Шесть суток мы пробивались отсюда сквозь льды на Рудольф. Приходилось часто останавливаться и подрывать аммоналом ледяные поля, заклинивавшие ход корабля. Целые дни я проводил на мостике, Бурке знакомил меня с тактикой плавания во льдах. (Хотя я плавал и раньше, но не в таких тяжелых условиях.)
За островом Омманей вышли на чистую воду и 29 июня днем подошли к Рудольфу. Отшвартовались прямо вплотную у языка глетчера, спускающегося у мыса Столбового в море. Начались горячие дни. 144 тонны горючего в бочках и другие грузы надо было поднять к зимовке. Погода стояла необычайно теплая, +12°. Работали мы без курток.
В наше отсутствие аэродром у зимовки, внизу, затопило растаявшим снегом. Сугробы с купола сползли, обнажив вечные льды с зияющими чернотой трещинами, куда с шумом стекали потоки воды. Между разгрузочной площадкой и кораблем тоже образовалась трещина. Сделали мост. На веревке товарищи спускали меня в эту трещину. Слои льда от 2 до 20 сантиметров толщиной уходили в бездну. По ним можно было судить о возрасте льда и количестве осадков за год. Я насчитал до 70 слоев и бросил. Сколько же десятков тысяч слоев на вершине острова! Никто не измерял мощности ледяной шапки Рудольфа. Примерно 200—250-метровый щит льда лежит на базальтовом основании. Много тысячелетий ушло на это оледенение. Сейчас оледенение прекратилось. Слои в стенках трещин лучше всего говорят о потеплении Арктики. Чем ниже слои, тем они мощнее, — значит, было холоднее, и выпавший за зиму снег летом не успевал стаивать. Слои последних десятилетий совсем тонкие.
Разгрузку закончили. Огромное количество бочек, ящиков и тюков сложили на леднике.
Вечером 30 июня по случаю болезни водолаза ледокола Падалко я спускался в воду осматривать состояние винта, поврежденного во льдах. Удивительно прозрачная вода. Весь корабль от кончика руля до форштевня отчетливо виден. Сквозь стекла скафандра было видно, как язык ледника, на который мы выгружали горючее, ступенью обрывался в море, идя метров шестьдесят по дну. В воде почти не было живых организмов, кроме каких-то мелких рачков, быстро проносившихся мимо меня. Через 12 минут меня подняли. Винт был в порядке, только одна гайка огромного размера требовала подтяжки.

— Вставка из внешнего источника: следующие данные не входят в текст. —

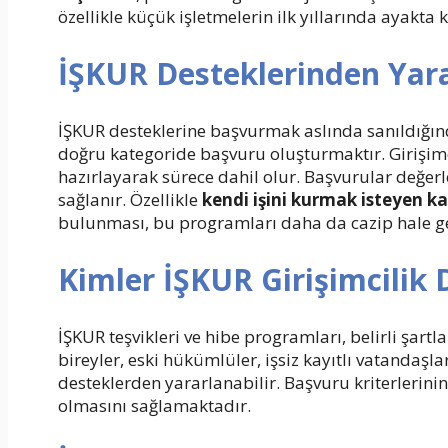
özellikle küçük işletmelerin ilk yıllarında ayakta 
İŞKUR Desteklerinden Yara
İŞKUR desteklerine başvurmak aslında sanıldığın
doğru kategoride başvuru oluşturmaktır. Girişimci a
hazırlayarak sürece dahil olur. Başvurular değerl
sağlanır. Özellikle
kendi işini kurmak isteyen ka
bulunması, bu programları daha da cazip hale g
Kimler İŞKUR Girişimcilik 
İŞKUR teşvikleri ve hibe programları, belirli şartl
bireyler, eski hükümlüler, işsiz kayıtlı vatandaşla
desteklerden yararlanabilir. Başvuru kriterlerini
olmasını sağlamaktadır.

2 июля после теплого товарищеского банкета мы попрощались со славным экипажем ледокола. С борта «Садко» к нам в экипаж перешел бортрадист Б. И. Ануфриев, второй радист ледокола.

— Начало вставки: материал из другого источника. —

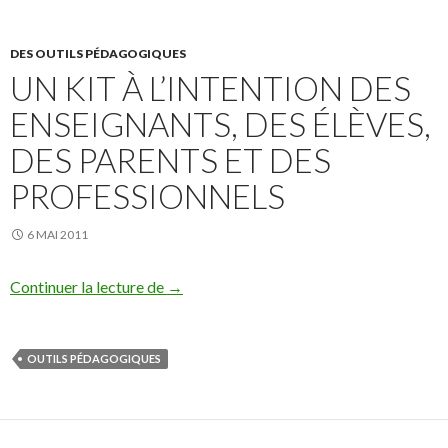
DES OUTILS PÉDAGOGIQUES
UN KIT À L’INTENTION DES
ENSEIGNANTS, DES ÉLÈVES,
DES PARENTS ET DES
PROFESSIONNELS
6 MAI 2011
un kit à l’intention des enseignants, des é
Continuer la lecture de
→
OUTILS PÉDAGOGIQUES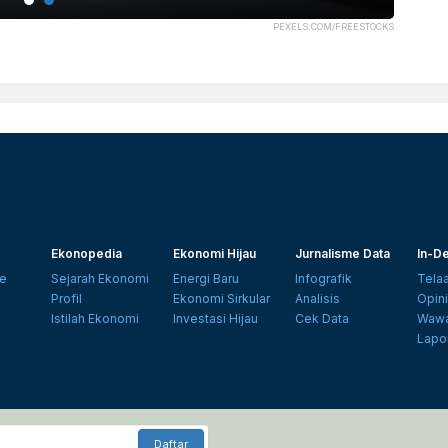
PEXELS.COM/FREESTOCKS
Ekonopedia
Ekonomi Hijau
Jurnalisme Data
In-De
e
Sejarah Ekonomi
Energi Baru
Infografik
Tela
Profil
Ekonomi Sirkular
Analisis
Opin
Istilah Ekonomi
Investasi Hijau
Cek Data
Wawa
Lapo
Daftar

Погода в те дни на Рудольфе была жаркая, в тени +8°. С купола на зимовку хлынули целые потоки талой воды, образовав десятки водопадов. Появилась масса трещин, без лыж ходить на аэродром опасались — можно было провалиться.
По инициативе Мазурука как-то целый день ухлопали на устройство водопровода. Результаты получились плачевные. Если раньше дежурный по кухне затрачивал один час, чтобы принести 20—25 ведер воды, то теперь на доставку такого же количества воды путем качания ее насосом требовалась непрерывная работа четырех человек в течение 12 часов. Мазурук работал больше всех и долго не сдавался, обвиняя нас в том, что мы не верим в технику.